2. 12 La musique et le verbe

Les signes du dialogue parlé ne sont pas toujours suffisants pour exprimer la pensée et le chant permet justement d'aller plus loin et de suggérer ce qui devenait impossible à exprimer par la parole seule. Les recoins les plus refoulés de l'être sont mis à nu par les codes du mode d'expression du chant.
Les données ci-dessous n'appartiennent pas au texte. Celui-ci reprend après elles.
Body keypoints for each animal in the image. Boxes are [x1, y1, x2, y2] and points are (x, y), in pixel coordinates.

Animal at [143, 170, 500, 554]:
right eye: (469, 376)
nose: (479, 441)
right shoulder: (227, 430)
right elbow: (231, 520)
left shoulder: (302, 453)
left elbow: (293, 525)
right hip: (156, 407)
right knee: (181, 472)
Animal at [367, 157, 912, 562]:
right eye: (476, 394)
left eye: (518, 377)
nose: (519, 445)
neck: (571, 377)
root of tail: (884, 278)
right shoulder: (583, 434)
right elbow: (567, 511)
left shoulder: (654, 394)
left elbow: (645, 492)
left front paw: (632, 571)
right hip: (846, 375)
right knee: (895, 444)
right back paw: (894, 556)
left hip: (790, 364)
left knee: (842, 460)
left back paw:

En rassemblant sur lui, en stylisant les éléments saillants du drame, comique ou tragique, le chant se fait le trait d'union entre l'univers de la pièce et les autres textes possibles (les textes originaux des chansons étaient parfois modifiés pour les besoins du contexte) et aussi d'autres musiques dont les codes renvoient immanquablement à une autre facette des chanteurs et auditeurs évoluant sur scène. Musique et chant permettent de régler la tension tragique ou comique et contribuent à éclairer par l'émotion le mystère de l'être qui se dérobe à la parole seule. Les ballades dont les textes sont adaptés à un air connu créent une forme de dialogisme par l'intermédiaire de la musique qui renvoie à la signification du texte d'origine. Une sorte de jeu entre le texte d'origine de la ballade connue et le nouveau texte peut s'instaurer et les relations avec le spectateur peuvent se resserrer et donner ainsi libre cour au pouvoir évocateur de la musique.

Les chansons de Feste servent souvent de pierre de touche pour révéler les identités vraies des personnages. Sa toute première chanson est une chanson d'amour dont le thème avoué est le carpe diem. Ce thème est approprié à la scène de réjouissances qu'elle anime, et de surcroît, s'apparente au contexte de la pièce toute entière dont elle annonce déjà la fin 502 . Feste fait référence à des événements qui se sont déjà produits et semble avoir la capacité de prédire l'avenir. Comme le souligne Peter J. Seng 503 , la chanson fait écho à un passage de The Book of the Courtier de B. Castiglione qui conseille aux courtisans âgés de laisser les ébats amoureux aux jeunes. Le thème du carpe diem est renforcé par une intertextualité poignante pour un prince d'âge relativement mûre. Dans la scène 4 de l'acte 2, Orsino fait appel à Feste pour lui chanter une chanson d'antan (old song). Il s'agit selon F. Guinle d'une parodie extraite d'airs dolents où l'amant délaissé se plaint et annonce sa mort imminente. Feste est suffisamment habile pour savoir qu'une telle chanson convient parfaitement à l'esprit d'Orsino. Les spectateurs de l'époque habitués aux effets de style raffinés et aux poses conventionnellement adoptés par les compositeurs de chansons y verraient une attitude pétrarquisante, et non pas l'expression de l'amour sincère. Feste, grâce à cette chanson démasque l'hypocrisie d'Orsino et lui dévoile la vraie nature de son amour : "thy mind is a very opal. I would have men of such constancy put to sea" (2. 4. 73-74). Orsino adopte la pose de l'amant qui se complaît à croire qu'il meurt d'amour. Il pourrait s'inspirer des courtisans italiens, ces amants langoureux, qui dégoûtent le Signor Ottaviano Fregoso dans The Book of the Courtier :

‘who seem to carry their unhappiness in their eyes. And when they do speak they accompany every word with repeated sighs and talk of nothing else save tears, torments, despair and their longing for death. 504 .’

Grâce à la chanson, Feste déclenche une prise de conscience chez Orsino : il commence à s’intéresser à l'histoire de Cesario et à se détourner graduellement d'Olivia. La chanson "Come away death" marque une rupture et sans le savoir Orsino s'intéresse à une autre femme.

Notes
502.

Voir l'article de Francis Guinle, "Les chansons de la folie, de la blessure, de l'être", Théâtre aujourd'hui no. 6 : Shakespeare , la scène et ses miroirs, CNDP, 1998,  pp. 36-42.

503.

P. J. Seng, The Vocal Songs in the Plays of Shakespeare . A Critical History, Cambridge, Massachusetts, 1967, p. 100.

504.

Baldesar Castiglione, The Book of the Courtier, trad. George Bull, London: Penguin Books, 1976, p. 49.